▶ **Exercise details**: Before you return the lines below, strip out any images and keep every word as written.

▶ **Data shown**:
◇ ◇ ◇ ◇ ◇ ◇ ◇
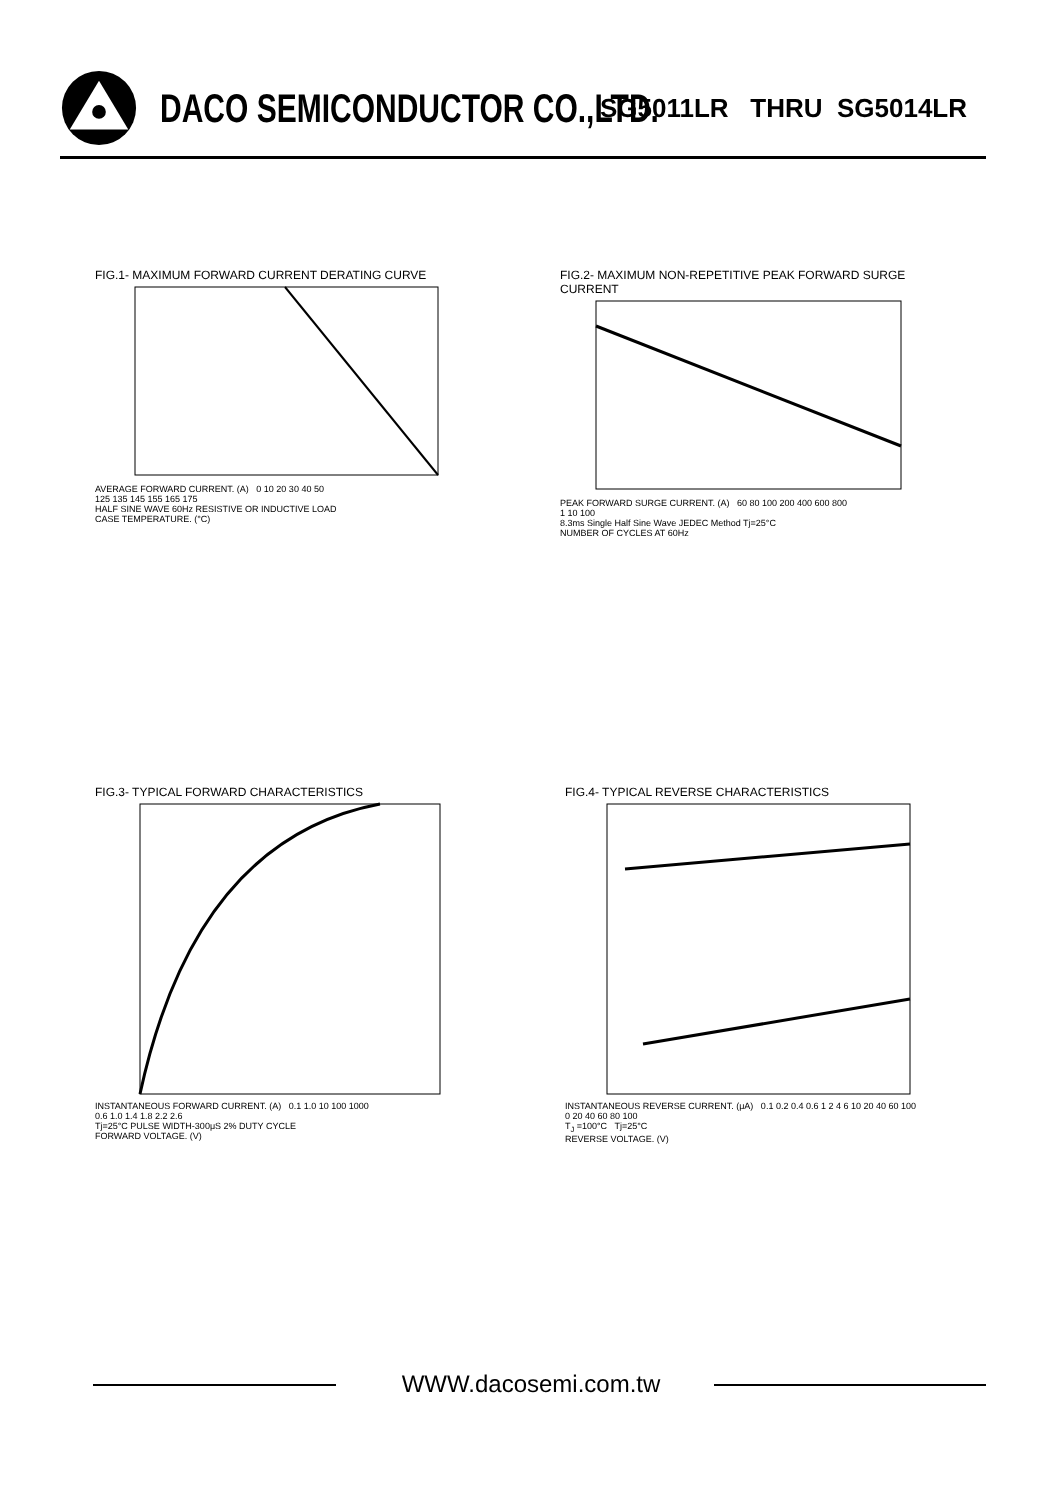DACO SEMICONDUCTOR CO.,LTD.
SG5011LR THRU SG5014LR
FIG.1- MAXIMUM FORWARD CURRENT DERATING CURVE
AVERAGE FORWARD CURRENT. (A) 0 10 20 30 40 50
125 135 145 155 165 175
HALF SINE WAVE 60Hz RESISTIVE OR INDUCTIVE LOAD
CASE TEMPERATURE. (°C)
FIG.2- MAXIMUM NON-REPETITIVE PEAK FORWARD SURGE CURRENT
PEAK FORWARD SURGE CURRENT. (A) 60 80 100 200 400 600 800
1 10 100
8.3ms Single Half Sine Wave JEDEC Method Tj=25°C
NUMBER OF CYCLES AT 60Hz
FIG.3- TYPICAL FORWARD CHARACTERISTICS
INSTANTANEOUS FORWARD CURRENT. (A) 0.1 1.0 10 100 1000
0.6 1.0 1.4 1.8 2.2 2.6
Tj=25°C PULSE WIDTH-300μS 2% DUTY CYCLE
FORWARD VOLTAGE. (V)
FIG.4- TYPICAL REVERSE CHARACTERISTICS
INSTANTANEOUS REVERSE CURRENT. (μA) 0.1 0.2 0.4 0.6 1 2 4 6 10 20 40 60 100
0 20 40 60 80 100
T<sub>J</sub> =100°C Tj=25°C
REVERSE VOLTAGE. (V)
WWW.dacosemi.com.tw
◇ ◇ ◇ ◇ ◇ ◇ ◇
▶ **Solution to the exercise**:
DACO SEMICONDUCTOR CO.,LTD.
SG5011LR THRU SG5014LR
FIG.1- MAXIMUM FORWARD CURRENT DERATING CURVE
AVERAGE FORWARD CURRENT. (A) 0 10 20 30 40 50
125 135 145 155 165 175
HALF SINE WAVE 60Hz RESISTIVE OR INDUCTIVE LOAD
CASE TEMPERATURE. (°C)
FIG.2- MAXIMUM NON-REPETITIVE PEAK FORWARD SURGE CURRENT
PEAK FORWARD SURGE CURRENT. (A) 60 80 100 200 400 600 800
1 10 100
8.3ms Single Half Sine Wave JEDEC Method Tj=25°C
NUMBER OF CYCLES AT 60Hz
FIG.3- TYPICAL FORWARD CHARACTERISTICS
INSTANTANEOUS FORWARD CURRENT. (A) 0.1 1.0 10 100 1000
0.6 1.0 1.4 1.8 2.2 2.6
Tj=25°C PULSE WIDTH-300μS 2% DUTY CYCLE
FORWARD VOLTAGE. (V)
FIG.4- TYPICAL REVERSE CHARACTERISTICS
INSTANTANEOUS REVERSE CURRENT. (μA) 0.1 0.2 0.4 0.6 1 2 4 6 10 20 40 60 100
0 20 40 60 80 100
T<sub>J</sub> =100°C Tj=25°C
REVERSE VOLTAGE. (V)
WWW.dacosemi.com.tw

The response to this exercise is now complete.